=== Problem statement ===
Copy the lines word for word. Begin at the line that contains "left hip: (559, 353)" and end with the final line of the data.

Bounding boxes with keypoints
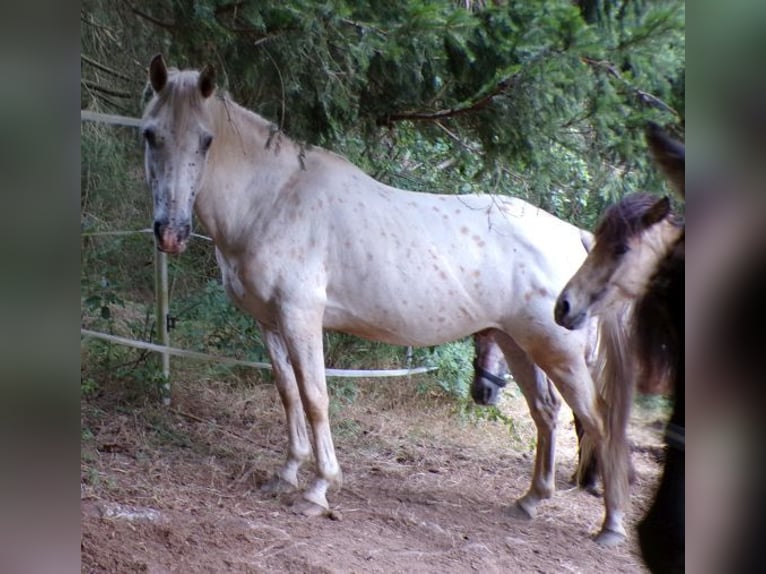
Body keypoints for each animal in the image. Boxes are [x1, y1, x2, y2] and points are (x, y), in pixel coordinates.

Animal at [141, 54, 628, 544]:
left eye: (206, 140)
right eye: (150, 133)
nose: (170, 233)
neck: (274, 198)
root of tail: (577, 237)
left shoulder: (301, 317)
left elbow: (315, 397)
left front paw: (318, 489)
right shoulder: (270, 323)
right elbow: (288, 394)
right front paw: (286, 474)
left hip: (559, 353)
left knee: (599, 423)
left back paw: (611, 525)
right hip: (516, 343)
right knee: (545, 413)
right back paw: (530, 501)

=== Solution for this exercise ===
left hip: (559, 353)
left knee: (599, 423)
left back paw: (611, 525)
right hip: (516, 343)
right knee: (545, 413)
right back paw: (530, 501)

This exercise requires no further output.